— START OF Dataset extract —

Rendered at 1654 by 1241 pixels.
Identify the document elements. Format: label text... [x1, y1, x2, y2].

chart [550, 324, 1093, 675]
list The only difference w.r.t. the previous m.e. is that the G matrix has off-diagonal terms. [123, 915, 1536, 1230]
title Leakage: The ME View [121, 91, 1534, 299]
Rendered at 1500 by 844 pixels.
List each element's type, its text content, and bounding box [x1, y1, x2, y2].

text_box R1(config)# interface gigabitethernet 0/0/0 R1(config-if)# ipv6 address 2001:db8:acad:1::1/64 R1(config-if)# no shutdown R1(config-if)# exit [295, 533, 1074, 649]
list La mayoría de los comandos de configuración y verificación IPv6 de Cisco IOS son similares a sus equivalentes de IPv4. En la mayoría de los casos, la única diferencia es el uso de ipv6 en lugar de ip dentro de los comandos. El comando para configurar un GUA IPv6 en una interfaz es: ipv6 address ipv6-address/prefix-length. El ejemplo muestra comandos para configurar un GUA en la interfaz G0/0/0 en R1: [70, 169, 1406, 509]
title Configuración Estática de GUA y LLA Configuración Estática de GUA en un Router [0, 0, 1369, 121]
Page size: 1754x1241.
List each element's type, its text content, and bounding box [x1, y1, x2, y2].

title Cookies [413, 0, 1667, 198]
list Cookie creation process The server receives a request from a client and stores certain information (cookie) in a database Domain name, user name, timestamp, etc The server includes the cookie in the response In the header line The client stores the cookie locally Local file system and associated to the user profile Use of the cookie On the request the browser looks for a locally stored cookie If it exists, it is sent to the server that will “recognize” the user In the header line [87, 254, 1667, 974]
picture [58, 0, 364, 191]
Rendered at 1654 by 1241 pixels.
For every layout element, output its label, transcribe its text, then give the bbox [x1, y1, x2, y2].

— END OF Dataset extract —

* Problem requirements: Copy out all the records again, switching every "bounding box" to "enclosing box" and changing nothing else.

* Solution to this task:
Rendered at 1654 by 1241 pixels.
Identify the document elements. Format: label text... [x1, y1, x2, y2].

chart [550, 324, 1093, 675]
list The only difference w.r.t. the previous m.e. is that the G matrix has off-diagonal terms. [123, 915, 1536, 1230]
title Leakage: The ME View [121, 91, 1534, 299]
Rendered at 1500 by 844 pixels.
List each element's type, its text content, and enclosing box [x1, y1, x2, y2].

text_box R1(config)# interface gigabitethernet 0/0/0 R1(config-if)# ipv6 address 2001:db8:acad:1::1/64 R1(config-if)# no shutdown R1(config-if)# exit [295, 533, 1074, 649]
list La mayoría de los comandos de configuración y verificación IPv6 de Cisco IOS son similares a sus equivalentes de IPv4. En la mayoría de los casos, la única diferencia es el uso de ipv6 en lugar de ip dentro de los comandos. El comando para configurar un GUA IPv6 en una interfaz es: ipv6 address ipv6-address/prefix-length. El ejemplo muestra comandos para configurar un GUA en la interfaz G0/0/0 en R1: [70, 169, 1406, 509]
title Configuración Estática de GUA y LLA Configuración Estática de GUA en un Router [0, 0, 1369, 121]
Page size: 1754x1241.
List each element's type, its text content, and enclosing box [x1, y1, x2, y2].

title Cookies [413, 0, 1667, 198]
list Cookie creation process The server receives a request from a client and stores certain information (cookie) in a database Domain name, user name, timestamp, etc The server includes the cookie in the response In the header line The client stores the cookie locally Local file system and associated to the user profile Use of the cookie On the request the browser looks for a locally stored cookie If it exists, it is sent to the server that will “recognize” the user In the header line [87, 254, 1667, 974]
picture [58, 0, 364, 191]
Rendered at 1654 by 1241 pixels.
For every layout element, output its label, transcribe its text, then give the bbox [x1, y1, x2, y2].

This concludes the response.